▸ Data to process
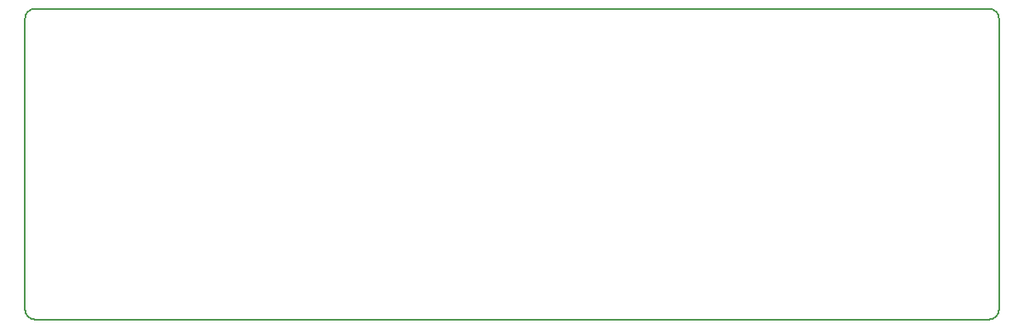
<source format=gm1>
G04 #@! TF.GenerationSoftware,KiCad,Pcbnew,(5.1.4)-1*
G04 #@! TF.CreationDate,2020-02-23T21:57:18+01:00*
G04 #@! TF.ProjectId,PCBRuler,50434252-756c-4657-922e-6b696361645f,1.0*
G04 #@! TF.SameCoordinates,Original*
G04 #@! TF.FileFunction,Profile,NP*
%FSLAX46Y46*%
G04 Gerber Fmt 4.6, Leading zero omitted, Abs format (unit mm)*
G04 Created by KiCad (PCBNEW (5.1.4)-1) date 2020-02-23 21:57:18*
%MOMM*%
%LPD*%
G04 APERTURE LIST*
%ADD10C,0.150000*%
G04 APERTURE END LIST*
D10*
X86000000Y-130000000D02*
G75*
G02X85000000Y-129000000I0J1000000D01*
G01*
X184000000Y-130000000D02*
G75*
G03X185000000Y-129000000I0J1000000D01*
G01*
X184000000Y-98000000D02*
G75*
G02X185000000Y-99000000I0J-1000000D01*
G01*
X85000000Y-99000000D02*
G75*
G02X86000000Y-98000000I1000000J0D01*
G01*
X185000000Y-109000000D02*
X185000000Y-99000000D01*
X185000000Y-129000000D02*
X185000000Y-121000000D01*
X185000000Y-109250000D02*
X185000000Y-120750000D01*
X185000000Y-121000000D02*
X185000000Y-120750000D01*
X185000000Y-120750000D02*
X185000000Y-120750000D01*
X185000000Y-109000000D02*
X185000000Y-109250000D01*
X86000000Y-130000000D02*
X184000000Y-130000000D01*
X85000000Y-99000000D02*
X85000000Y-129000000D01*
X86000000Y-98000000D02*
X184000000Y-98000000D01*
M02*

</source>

==

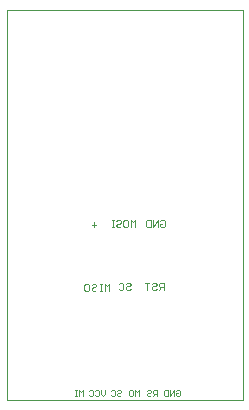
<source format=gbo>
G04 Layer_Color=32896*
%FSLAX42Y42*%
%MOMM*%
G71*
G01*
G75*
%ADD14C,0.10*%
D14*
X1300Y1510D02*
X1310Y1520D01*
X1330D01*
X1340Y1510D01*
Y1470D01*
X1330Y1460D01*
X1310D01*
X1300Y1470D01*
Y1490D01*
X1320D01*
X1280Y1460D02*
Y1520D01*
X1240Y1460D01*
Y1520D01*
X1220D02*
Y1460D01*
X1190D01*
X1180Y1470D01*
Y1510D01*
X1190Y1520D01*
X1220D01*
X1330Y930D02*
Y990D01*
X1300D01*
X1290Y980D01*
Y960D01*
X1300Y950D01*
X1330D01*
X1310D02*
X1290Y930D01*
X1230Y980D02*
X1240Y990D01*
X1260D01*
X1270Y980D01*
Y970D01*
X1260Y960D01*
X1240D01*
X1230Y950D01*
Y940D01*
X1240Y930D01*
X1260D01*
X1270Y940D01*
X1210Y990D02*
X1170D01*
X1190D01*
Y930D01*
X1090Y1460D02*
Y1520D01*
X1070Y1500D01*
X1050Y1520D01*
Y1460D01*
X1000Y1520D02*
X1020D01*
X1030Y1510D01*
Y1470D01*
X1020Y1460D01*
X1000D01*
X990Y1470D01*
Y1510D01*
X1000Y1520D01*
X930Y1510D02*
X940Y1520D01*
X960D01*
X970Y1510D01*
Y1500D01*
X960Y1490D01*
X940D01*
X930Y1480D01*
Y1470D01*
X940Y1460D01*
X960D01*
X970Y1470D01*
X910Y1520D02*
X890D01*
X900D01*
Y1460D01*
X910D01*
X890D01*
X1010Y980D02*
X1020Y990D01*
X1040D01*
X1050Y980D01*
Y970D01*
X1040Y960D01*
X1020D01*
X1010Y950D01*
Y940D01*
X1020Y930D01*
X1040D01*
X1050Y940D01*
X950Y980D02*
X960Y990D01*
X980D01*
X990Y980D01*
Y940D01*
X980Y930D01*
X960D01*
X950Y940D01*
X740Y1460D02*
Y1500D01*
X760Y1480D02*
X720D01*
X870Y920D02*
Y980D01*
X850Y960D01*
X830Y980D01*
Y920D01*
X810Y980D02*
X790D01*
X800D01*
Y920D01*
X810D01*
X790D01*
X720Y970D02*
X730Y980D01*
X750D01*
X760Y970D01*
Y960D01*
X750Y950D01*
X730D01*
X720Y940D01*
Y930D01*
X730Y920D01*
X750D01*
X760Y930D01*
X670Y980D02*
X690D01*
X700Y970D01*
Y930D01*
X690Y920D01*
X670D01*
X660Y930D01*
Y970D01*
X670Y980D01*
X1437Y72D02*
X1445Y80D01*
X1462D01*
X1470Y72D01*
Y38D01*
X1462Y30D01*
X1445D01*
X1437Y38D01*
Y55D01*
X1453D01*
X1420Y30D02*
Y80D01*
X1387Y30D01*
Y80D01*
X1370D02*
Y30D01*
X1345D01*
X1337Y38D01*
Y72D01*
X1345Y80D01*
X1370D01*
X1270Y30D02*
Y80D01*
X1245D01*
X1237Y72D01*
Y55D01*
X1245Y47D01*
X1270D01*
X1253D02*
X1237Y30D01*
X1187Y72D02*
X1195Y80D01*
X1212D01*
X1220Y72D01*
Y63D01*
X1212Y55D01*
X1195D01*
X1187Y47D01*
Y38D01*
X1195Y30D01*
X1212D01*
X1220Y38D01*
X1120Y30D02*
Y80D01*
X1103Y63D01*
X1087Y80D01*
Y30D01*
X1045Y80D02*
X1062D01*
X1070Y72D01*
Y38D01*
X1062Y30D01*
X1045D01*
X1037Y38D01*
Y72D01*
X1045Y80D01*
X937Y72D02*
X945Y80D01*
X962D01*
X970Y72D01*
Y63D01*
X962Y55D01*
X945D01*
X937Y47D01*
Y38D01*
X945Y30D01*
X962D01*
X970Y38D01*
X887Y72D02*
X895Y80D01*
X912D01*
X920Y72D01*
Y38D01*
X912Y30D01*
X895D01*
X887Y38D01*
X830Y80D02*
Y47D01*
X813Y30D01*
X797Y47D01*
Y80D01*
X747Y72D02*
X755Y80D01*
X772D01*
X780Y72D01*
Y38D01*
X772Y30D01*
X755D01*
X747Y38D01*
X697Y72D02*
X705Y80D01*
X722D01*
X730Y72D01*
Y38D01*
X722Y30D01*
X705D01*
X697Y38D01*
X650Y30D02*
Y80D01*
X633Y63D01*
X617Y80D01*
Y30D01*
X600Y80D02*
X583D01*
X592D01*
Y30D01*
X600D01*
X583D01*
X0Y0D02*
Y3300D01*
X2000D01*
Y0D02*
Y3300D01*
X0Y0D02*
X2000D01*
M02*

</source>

▸ What is needed
Show the lines of the records above that mention "format".

▸ Answer area
<source format=gm1>
G04 Gerber Fmt 4.6, Leading zero omitted, Abs format (unit mm)*
<source format=gbo>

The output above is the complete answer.